How soon do you expect this on-prem AI-RAN story to land with enterprises? Is it something that will come around next month, next year?
“Customers buying a neutral host system (in the first instance), and not a private network, will need to take a journey, and it is probably a year from now – six months, maybe, until we have a pilot of something. But they will play with it, and there’s a roadmap, quote/unquote, of Nokia/Nvidia infrastructure that still needs to come together. It takes time for all that to evolve.”
So it’s not like an urgent message to the sales team to sell AI-RAN to customers?

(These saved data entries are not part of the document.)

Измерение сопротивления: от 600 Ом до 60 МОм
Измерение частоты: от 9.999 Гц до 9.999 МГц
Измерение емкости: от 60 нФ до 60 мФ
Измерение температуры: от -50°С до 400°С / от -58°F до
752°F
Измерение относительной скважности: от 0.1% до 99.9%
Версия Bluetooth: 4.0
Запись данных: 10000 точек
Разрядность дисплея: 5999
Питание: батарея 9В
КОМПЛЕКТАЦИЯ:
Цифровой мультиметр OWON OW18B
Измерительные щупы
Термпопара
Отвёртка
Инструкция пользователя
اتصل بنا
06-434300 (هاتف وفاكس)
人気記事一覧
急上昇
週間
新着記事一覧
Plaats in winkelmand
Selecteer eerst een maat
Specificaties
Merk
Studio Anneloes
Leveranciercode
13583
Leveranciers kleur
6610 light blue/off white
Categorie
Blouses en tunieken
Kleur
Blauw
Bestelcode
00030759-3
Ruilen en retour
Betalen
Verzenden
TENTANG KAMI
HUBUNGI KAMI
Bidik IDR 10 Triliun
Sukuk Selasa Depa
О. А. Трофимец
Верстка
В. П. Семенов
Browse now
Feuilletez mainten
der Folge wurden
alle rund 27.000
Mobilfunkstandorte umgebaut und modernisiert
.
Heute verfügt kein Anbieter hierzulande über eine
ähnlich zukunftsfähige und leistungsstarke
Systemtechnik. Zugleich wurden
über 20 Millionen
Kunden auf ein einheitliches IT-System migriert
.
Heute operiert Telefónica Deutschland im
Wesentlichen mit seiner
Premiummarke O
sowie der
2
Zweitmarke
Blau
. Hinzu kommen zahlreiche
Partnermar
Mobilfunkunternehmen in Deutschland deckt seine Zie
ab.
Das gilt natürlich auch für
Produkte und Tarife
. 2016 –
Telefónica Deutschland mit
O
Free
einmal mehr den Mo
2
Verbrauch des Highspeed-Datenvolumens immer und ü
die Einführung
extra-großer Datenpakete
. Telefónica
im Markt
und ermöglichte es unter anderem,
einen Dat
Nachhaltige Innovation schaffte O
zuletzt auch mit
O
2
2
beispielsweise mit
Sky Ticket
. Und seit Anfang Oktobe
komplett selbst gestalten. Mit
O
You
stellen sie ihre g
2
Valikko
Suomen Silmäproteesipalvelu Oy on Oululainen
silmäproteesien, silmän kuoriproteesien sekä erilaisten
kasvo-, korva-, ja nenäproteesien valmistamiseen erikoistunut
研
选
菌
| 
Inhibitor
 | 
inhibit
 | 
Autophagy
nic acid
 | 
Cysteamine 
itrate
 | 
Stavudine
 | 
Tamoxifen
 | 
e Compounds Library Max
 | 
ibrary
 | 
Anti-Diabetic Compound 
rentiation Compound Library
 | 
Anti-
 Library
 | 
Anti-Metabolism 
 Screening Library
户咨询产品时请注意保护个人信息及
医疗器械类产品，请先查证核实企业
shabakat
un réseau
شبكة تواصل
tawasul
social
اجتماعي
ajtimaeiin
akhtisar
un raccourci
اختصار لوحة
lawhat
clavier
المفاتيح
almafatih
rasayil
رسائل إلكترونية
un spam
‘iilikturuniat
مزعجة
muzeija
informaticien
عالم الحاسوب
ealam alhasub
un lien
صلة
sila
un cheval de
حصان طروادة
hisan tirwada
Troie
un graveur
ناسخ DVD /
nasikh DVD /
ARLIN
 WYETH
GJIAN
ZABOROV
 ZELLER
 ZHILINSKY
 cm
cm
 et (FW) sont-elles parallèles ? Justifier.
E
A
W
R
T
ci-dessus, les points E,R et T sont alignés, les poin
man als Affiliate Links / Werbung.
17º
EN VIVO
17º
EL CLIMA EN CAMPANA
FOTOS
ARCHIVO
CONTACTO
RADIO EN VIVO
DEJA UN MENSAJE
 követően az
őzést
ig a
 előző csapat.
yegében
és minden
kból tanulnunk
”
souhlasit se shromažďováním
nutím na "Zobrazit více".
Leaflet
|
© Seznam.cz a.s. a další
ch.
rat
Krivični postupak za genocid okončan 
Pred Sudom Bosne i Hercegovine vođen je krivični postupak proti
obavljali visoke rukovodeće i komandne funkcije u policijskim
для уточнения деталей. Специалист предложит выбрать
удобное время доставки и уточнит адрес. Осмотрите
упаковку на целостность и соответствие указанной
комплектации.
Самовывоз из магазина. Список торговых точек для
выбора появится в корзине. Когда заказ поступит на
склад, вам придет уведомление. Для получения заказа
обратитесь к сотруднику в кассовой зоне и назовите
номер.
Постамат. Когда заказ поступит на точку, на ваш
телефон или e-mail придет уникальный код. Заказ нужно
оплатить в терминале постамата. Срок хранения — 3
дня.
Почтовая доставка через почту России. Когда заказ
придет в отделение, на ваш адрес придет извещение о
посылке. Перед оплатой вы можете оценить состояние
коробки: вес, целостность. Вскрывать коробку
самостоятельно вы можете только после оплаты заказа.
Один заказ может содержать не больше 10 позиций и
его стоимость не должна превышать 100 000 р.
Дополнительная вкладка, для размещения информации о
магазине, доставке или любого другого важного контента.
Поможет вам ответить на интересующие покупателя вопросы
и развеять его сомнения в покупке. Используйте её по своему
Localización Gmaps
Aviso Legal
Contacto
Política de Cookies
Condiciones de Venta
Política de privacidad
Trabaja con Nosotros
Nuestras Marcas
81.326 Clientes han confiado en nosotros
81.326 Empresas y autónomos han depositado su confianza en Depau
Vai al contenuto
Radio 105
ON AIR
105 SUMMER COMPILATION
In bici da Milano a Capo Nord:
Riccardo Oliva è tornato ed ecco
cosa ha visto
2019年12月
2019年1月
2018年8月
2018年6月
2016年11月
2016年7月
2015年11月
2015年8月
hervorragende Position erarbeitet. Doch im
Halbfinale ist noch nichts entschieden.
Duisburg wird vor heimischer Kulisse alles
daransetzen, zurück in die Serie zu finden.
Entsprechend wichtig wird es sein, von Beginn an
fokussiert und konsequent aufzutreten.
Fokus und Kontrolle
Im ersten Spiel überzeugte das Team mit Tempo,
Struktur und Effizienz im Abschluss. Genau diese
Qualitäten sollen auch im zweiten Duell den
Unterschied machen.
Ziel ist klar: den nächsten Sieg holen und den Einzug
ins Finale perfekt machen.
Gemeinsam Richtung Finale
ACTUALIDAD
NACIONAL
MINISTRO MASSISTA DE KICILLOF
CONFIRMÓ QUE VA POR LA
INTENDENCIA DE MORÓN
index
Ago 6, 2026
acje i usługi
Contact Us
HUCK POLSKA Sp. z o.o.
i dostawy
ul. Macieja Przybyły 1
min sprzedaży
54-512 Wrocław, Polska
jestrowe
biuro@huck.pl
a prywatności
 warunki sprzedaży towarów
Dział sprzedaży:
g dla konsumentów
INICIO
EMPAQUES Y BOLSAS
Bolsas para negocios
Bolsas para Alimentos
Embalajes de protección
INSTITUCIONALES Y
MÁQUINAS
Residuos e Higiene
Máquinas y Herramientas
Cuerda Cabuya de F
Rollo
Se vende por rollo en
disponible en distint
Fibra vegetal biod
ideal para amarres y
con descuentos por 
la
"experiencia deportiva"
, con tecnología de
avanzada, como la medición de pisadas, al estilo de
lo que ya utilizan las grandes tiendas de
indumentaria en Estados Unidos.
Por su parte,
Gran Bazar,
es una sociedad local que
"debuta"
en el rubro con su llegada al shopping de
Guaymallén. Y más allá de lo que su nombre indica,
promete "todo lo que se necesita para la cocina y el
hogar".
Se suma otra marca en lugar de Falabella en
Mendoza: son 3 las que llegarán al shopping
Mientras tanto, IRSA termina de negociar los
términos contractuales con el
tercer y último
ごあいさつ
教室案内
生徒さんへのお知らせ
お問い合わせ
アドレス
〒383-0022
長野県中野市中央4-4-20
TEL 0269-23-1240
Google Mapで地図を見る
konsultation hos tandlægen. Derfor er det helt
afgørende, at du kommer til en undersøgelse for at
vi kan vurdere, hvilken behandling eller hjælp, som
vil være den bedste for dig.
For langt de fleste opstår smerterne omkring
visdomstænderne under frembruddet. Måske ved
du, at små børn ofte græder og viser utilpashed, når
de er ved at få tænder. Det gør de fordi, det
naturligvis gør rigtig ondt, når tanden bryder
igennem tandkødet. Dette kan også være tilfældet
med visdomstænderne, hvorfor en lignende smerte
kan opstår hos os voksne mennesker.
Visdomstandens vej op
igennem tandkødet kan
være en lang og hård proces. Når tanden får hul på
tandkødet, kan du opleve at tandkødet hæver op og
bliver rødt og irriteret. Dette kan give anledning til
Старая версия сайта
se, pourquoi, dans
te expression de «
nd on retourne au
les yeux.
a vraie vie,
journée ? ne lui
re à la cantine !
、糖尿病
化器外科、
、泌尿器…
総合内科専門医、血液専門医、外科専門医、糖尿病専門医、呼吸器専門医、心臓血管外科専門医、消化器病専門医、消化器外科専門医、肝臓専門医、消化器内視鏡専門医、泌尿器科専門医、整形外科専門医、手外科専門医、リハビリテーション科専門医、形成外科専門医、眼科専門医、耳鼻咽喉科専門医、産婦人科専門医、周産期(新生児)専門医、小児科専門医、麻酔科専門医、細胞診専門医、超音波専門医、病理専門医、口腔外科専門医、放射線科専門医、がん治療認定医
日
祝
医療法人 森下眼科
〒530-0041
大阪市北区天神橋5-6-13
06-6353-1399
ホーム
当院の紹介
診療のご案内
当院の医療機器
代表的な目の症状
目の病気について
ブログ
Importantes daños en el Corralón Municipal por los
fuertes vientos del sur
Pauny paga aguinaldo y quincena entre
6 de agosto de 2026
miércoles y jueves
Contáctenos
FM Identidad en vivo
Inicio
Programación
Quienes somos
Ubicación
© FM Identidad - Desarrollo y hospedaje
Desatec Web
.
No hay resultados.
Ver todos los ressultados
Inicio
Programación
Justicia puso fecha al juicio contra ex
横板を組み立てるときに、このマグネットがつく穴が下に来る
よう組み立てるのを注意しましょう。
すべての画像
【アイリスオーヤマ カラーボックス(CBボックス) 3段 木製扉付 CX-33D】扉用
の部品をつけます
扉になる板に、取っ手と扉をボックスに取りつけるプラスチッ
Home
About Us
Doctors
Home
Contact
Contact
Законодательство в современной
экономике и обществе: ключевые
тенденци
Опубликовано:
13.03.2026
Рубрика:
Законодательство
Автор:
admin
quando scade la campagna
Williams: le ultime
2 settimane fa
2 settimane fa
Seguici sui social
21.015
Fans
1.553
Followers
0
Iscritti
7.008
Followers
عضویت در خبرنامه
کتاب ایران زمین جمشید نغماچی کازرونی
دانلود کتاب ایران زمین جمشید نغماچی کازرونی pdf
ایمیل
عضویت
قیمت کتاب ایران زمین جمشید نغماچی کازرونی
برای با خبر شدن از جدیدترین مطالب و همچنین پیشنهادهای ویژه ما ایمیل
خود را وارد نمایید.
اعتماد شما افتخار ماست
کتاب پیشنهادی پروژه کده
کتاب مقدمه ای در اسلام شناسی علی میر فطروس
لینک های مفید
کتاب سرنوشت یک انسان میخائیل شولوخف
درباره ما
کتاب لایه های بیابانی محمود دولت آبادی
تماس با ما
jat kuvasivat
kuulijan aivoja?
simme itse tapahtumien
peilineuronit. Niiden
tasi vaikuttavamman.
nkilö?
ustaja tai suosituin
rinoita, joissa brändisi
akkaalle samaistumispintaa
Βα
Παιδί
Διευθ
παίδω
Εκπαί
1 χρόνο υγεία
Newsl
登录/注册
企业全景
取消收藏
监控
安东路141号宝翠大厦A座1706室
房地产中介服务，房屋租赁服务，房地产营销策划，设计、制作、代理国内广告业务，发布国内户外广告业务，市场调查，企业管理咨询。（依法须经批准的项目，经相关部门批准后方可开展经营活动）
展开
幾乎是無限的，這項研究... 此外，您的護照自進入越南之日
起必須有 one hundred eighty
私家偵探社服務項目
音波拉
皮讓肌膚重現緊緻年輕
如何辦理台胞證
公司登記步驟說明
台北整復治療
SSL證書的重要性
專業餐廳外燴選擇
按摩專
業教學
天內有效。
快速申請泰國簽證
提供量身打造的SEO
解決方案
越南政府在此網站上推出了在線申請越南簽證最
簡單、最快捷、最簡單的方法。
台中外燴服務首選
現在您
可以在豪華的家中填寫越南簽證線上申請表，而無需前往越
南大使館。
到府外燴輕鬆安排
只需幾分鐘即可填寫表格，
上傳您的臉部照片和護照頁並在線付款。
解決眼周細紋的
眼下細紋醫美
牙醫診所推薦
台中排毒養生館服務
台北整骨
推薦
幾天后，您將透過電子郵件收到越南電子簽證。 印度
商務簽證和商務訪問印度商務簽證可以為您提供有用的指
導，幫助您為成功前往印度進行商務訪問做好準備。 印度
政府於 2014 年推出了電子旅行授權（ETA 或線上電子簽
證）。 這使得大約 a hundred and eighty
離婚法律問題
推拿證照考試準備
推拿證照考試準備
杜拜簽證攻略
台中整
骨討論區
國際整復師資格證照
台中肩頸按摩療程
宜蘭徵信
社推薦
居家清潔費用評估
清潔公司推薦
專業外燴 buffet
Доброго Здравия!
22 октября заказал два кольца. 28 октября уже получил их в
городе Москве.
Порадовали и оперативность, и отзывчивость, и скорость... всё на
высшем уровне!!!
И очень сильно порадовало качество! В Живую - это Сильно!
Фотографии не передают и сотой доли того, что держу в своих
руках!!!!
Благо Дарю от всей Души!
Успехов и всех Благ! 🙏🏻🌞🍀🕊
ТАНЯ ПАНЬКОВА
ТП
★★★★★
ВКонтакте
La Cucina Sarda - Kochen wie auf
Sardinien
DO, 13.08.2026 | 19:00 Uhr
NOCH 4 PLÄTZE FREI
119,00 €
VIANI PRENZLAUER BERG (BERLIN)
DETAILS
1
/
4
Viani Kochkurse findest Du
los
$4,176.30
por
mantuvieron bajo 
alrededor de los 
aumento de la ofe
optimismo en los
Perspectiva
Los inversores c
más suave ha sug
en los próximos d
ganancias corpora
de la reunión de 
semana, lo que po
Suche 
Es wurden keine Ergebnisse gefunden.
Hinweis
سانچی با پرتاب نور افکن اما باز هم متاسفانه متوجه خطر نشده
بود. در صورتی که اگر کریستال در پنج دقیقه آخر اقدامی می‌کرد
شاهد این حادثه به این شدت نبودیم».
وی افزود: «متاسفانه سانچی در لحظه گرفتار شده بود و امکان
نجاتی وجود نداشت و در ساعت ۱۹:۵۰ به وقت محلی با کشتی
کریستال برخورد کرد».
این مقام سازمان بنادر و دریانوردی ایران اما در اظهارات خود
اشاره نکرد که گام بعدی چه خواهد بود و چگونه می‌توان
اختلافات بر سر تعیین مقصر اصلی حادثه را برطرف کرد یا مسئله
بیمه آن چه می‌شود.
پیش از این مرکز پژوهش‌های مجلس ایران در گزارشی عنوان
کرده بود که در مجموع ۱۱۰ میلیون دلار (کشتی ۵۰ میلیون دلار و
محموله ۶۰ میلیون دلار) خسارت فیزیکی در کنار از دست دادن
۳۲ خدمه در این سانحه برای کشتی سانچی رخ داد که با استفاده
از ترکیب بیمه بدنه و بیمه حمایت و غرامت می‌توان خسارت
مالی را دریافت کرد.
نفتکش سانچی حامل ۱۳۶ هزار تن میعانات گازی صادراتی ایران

“No. We definitely don’t want to say, ‘Buy this today and buy AI tomorrow’. That is not it. The message is to buy infrastructure that is carrier-grade, and which will last – which will take you on a path to 5G and AI. And the fact it is with Nokia and Nvidia makes that a very believable path. I mean, it is much better signposted than by anyone else, right? With AI RAN, there are benefits for carrier efficiencies, but the same efficiencies will make enterprise RAN better too. And the application of inferencing needs to happen inside the enterprise – on an enterprise network, inside the four walls.”